If herbal tablets are being used then it is simply a case of counting out the correct dose for the size and breed of dog. The tablets then need to be given to the dog and many people have their own preferred way to do this. Hiding the tablets or crushing them in food can be successful, or special pill giving devises can be bought that make the task easier.

When using fresh herbs, the best way to give them to the dog is by mincing the herbs up and mixing this in with their food. Any strong tasting herbs, however, may taint the taste of the food and stop the dog from eating both his food and the herbs. Herbal teas can also be made and left to cool and given to the dog in place of water. It is essential to watch and ensure that the dog does drink the tea; if he turns up his nose to the tea then he may not consume enough water which can have serious implications.
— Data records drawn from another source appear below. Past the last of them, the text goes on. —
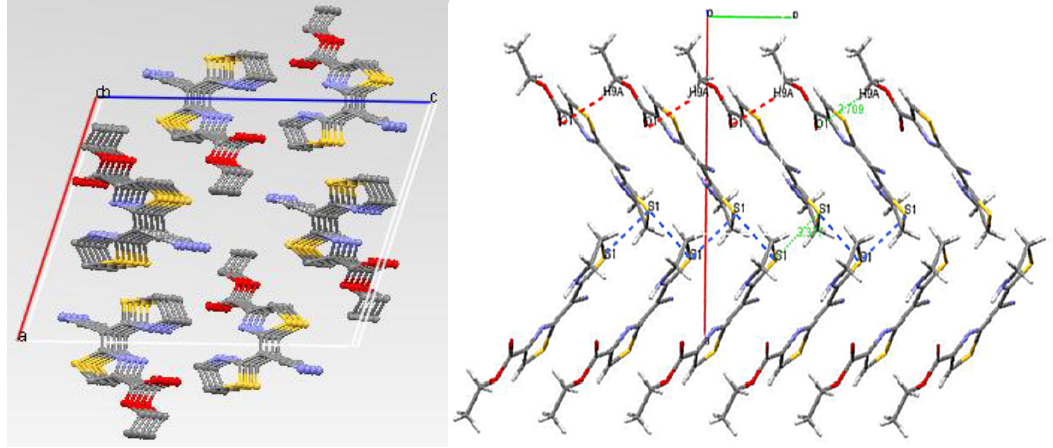
Figure 2. Molecular packing of 5a showing Van der Waals as dashed lines along b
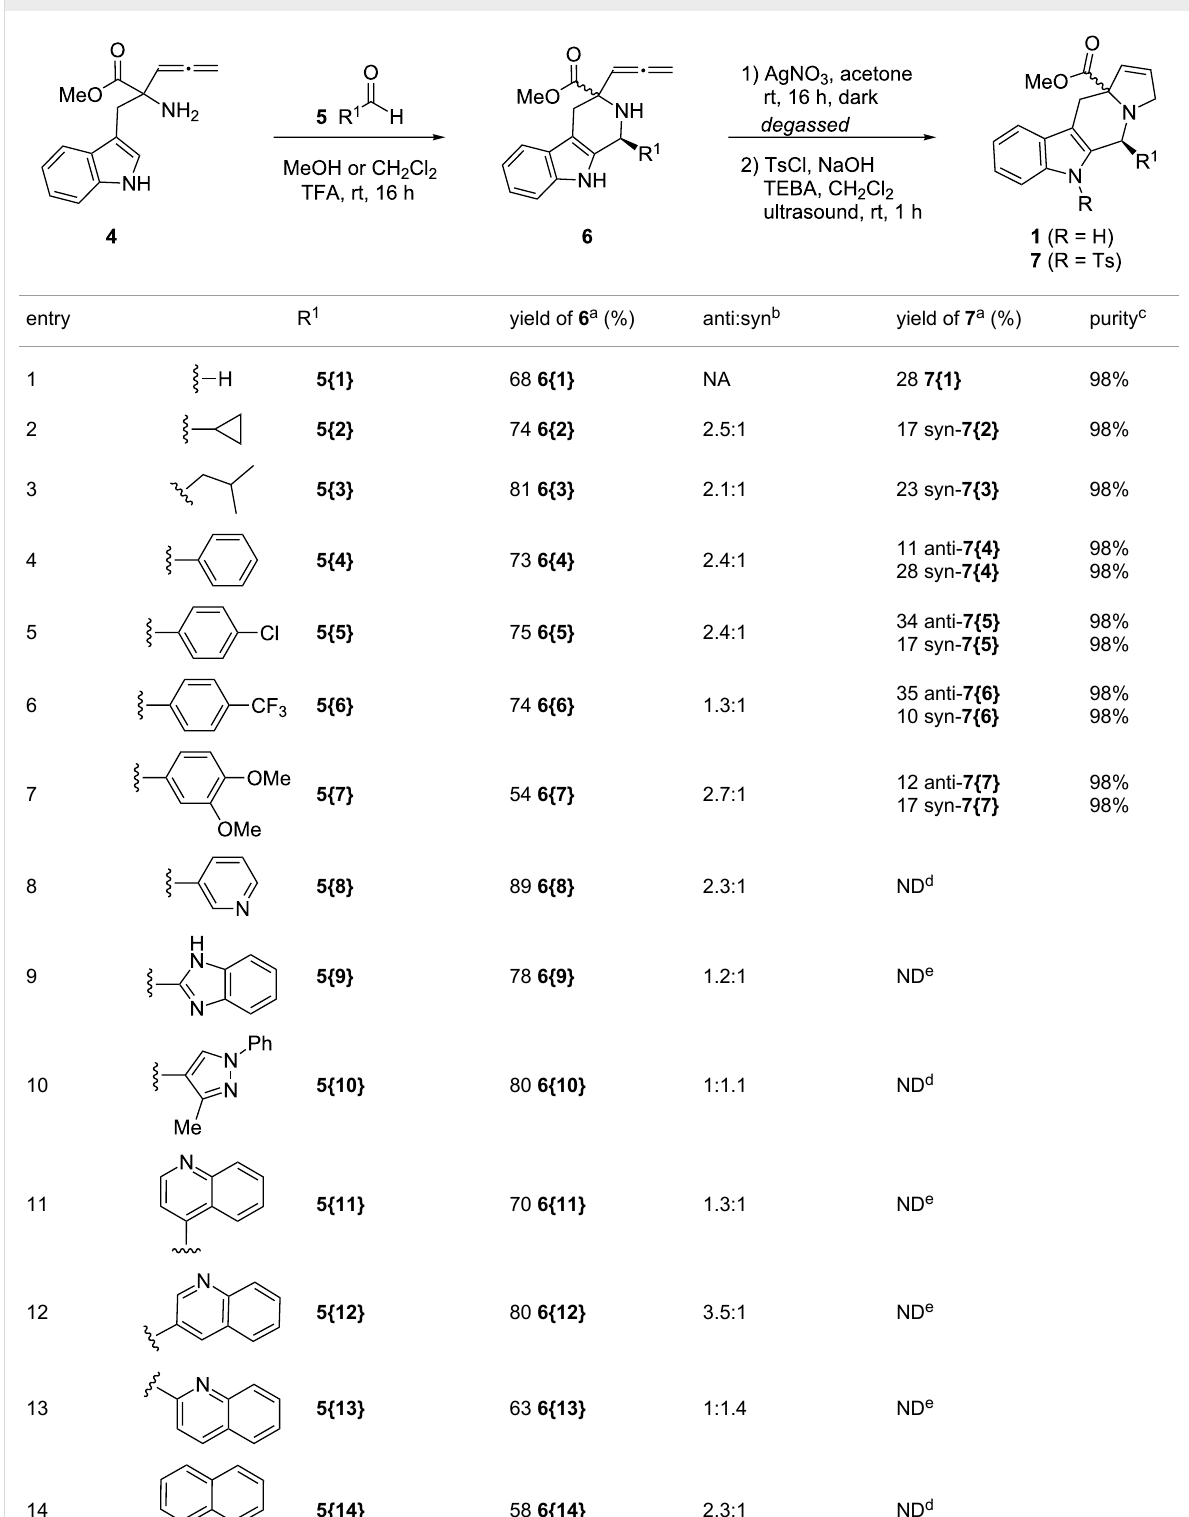
Table 1: Library of N -tosyltetrahydro- β -carbolinepyrrolines 7{1–7}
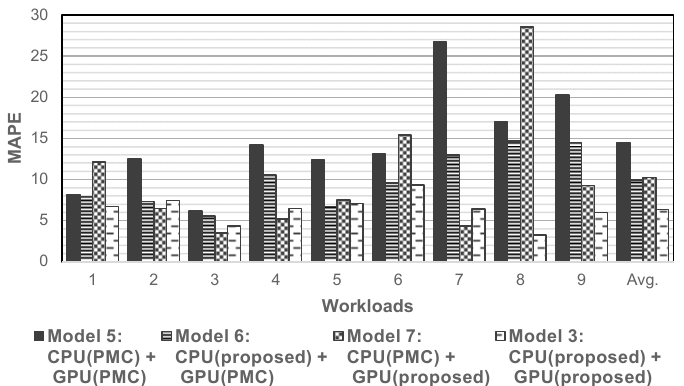
Figure 10. Test results of four holistic power models built with combinations of proposed methods and existing methods.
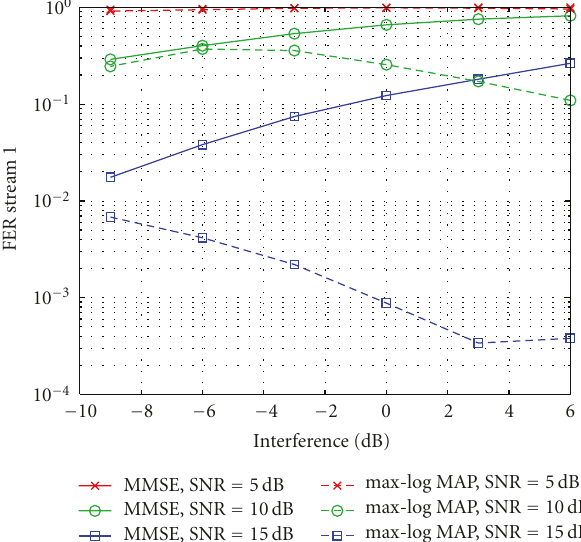
Figure 10: Frame error rate of the first stream of the of the MMSE and max-log MAP receiver for a frequency selective Rayleigh fading channel. Results are plotted for di ff erent SNR levels of the first stream. The x -axis denotes the interference of the second stream w.r.t. the first stream.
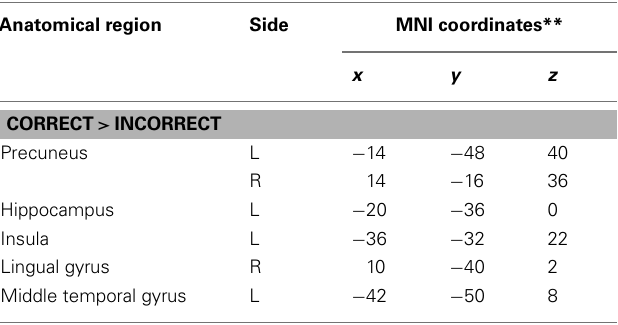
Table 1 | Group activations for the contrast between correct versus incorrect answers (RP), p < 0.001, uncorrected.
Buying Medicinal Herbs for Dogs

Medicinal herbs for canine use can be bought from pet stores or natural health shops. These herbs are also widely available online and this provides the shopper with the opportunity to shop from the comfort of home while still having access to affordable or organic herbs. There are many stores that specialize in herbal treatments for dogs and these include:

Other Herbal Uses

Herbal flea collars are a popular choice by many owners. Herbal collars do not contain the harsh chemicals that can be irritating for some dogs. These collars are widely available from mainstream pet stores as well as more specialized outlets. Herbal shampoos are also useful for relieving itching in dogs. Essential oils such as tea tree are excellent for calming the skin and also have an anesthetic effect.

Learn More About Herbs for Dogs

Is is always wise to learn as much as you can about any method of medical treatment, herbal or otherwise. Consult with your veterinarian or herbalist on the best medicinal herbs to treat your dog's condition. You can also learn a great deal from experts in the field of holistic health for pets. One good resource is B-Naturals. Here you can find information on a wide range of canine health issues written by Lew Olson, PhD.

Other excellent resources are Dr. Kim Bloomer's websites, Aspenbloom Pet Care and Bark-N-Blog. You can also visit the American Council of Animal Naturopathy for a list of Certified Animal Naturopaths.

Use Caution

As with herbs for human use, medicinal herbs for canine use should always be used under the guidance of a professional. If you currently give your dog medicinal herbs, be sure to tell your veterinarian. He will need to be aware of any supplements that may interact with medications or treatments. By working with your veterinarian, you can assure that your dog lives a long and healthy life.